High Performance Computing at Extreme Scale: Resilience, Energy Efficiency, and Scalability
Traditional scientific discovery and engineering innovation require extensive real experiments. However, conducting real experiments faces many limitations e.g., safety consideration, the cost in time and money, feasibility in real-world, etc. So, nowadays many researchers rely on computers to do simulation-based experiments e.g., airplane design, weather forecasting, quantum chemistry, deep learning in neural networks, etc. This brings great demand on computational power. That's why we need High Performance Computing (HPC). HPC is the practice of aggregating computing power in a way that delivers much higher performance than traditional desktop or workstation in order to solve larger problems in science, engineering, or business. However, many challenges arise when using HPC systems at extreme scale e.g., reliability, energy efficiency, performance, and portability. This talk will focus on one of the most widely used computing systems in HPC -- heterogeneous systems with GPUs. Linear algebra operations are the building blocks of many applications in HPC. I will introduce several algorithm-based approaches to improve fault tolerance, energy saving, and performance of linear algebra operations on heterogeneous systems with GPUs. In addition, I will talk about my current and future work that include virtualization in HPC, performance optimization on NVIDIA DGX-1, etc.
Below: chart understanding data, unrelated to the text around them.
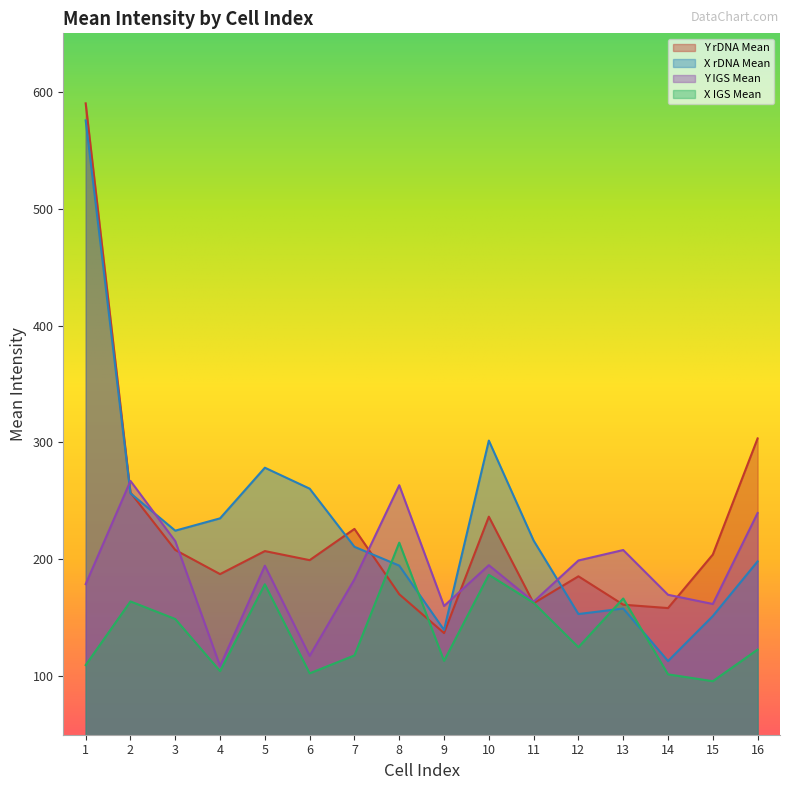

At which label is X IGS Mean closest to 155?

3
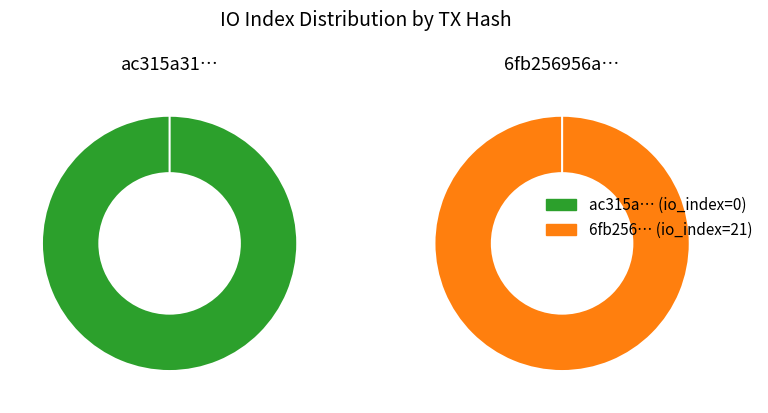

Rank the categories by value from highest to lowest.

tx_hash_1, tx_hash_0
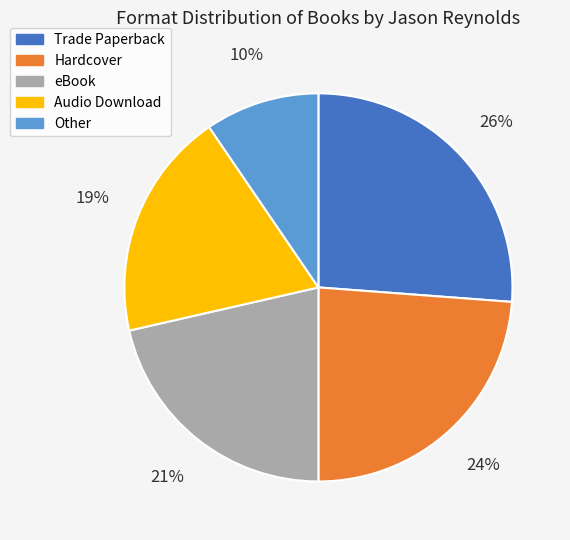

Combined, do Other and Hardcover account for over 50%?

No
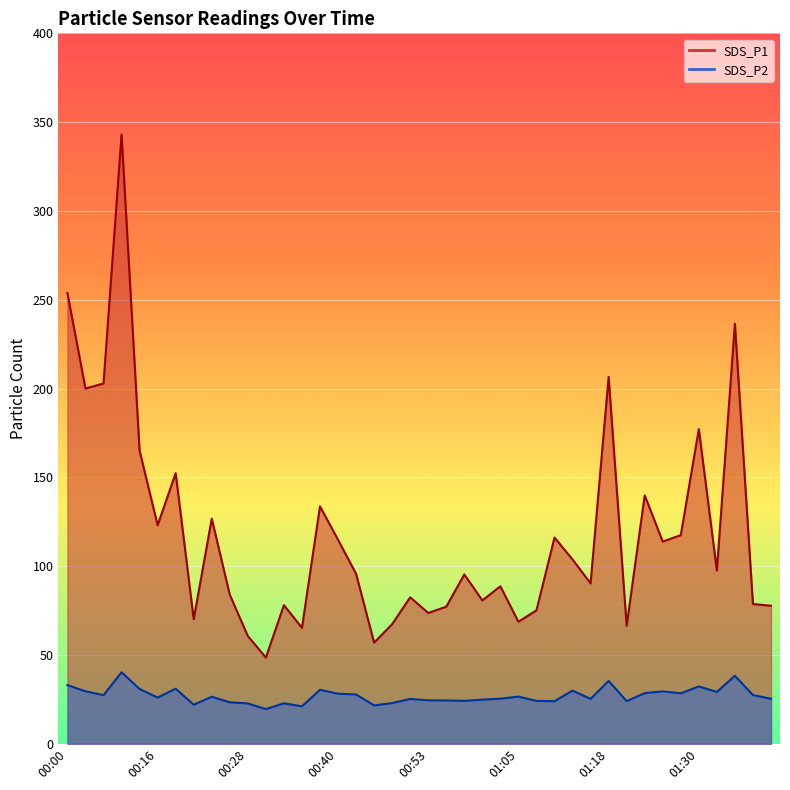

What are all the series names shown in the legend?

SDS_P1, SDS_P2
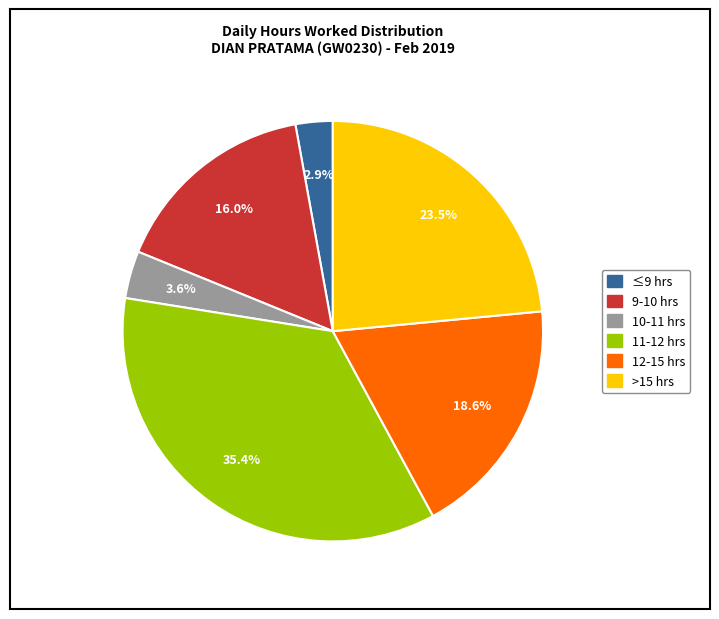

Is there any slice that represents more than half of the pie?

No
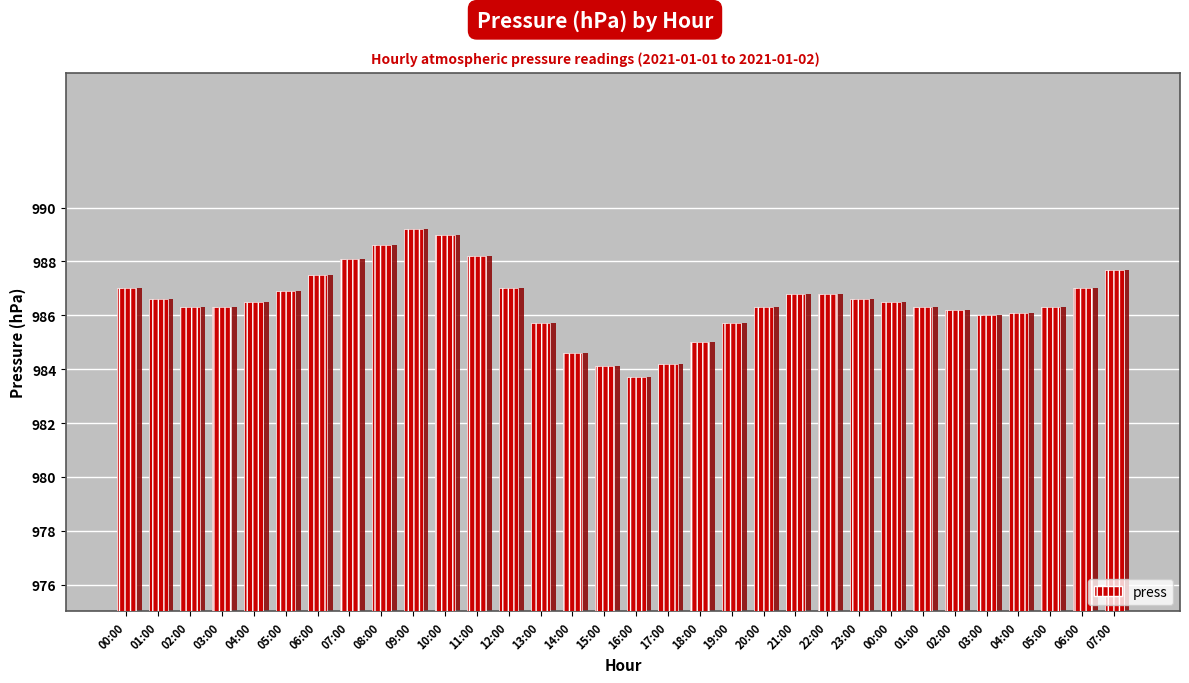

Reading right to left, transcribe all the data shown in this chart.

987.7	987.0	986.3	986.1	986.0	986.2	986.3	986.5	986.6	986.8	986.8	986.3	985.7	985.0	984.2	983.7	984.1	984.6	985.7	987.0	988.2	989.0	989.2	988.6	988.1	987.5	986.9	986.5	986.3	986.3	986.6	987.0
Mr. Jieyang Chen is a Ph.D. candidate in Computer Science at University of California, Riverside. He received a Master's degree in Computer Science from the University of California, Riverside in 2014 and a Bachelor's degree in Computer Science and Engineering from Beijing University of Technology in 2012. His research primarily focuses on high performance computing on GPUs with CUDA, algorithm-based fault tolerance, energy-efficient computing, and virtualized computing. He did a summer internship at Los Alamos National Laboratory in 2017 and he is currently collaborating with Los Alamos National Laboratory working on HPC virtualization. He is also collaborating with Pacific Northwest National Laboratory working on GPU performance optimization.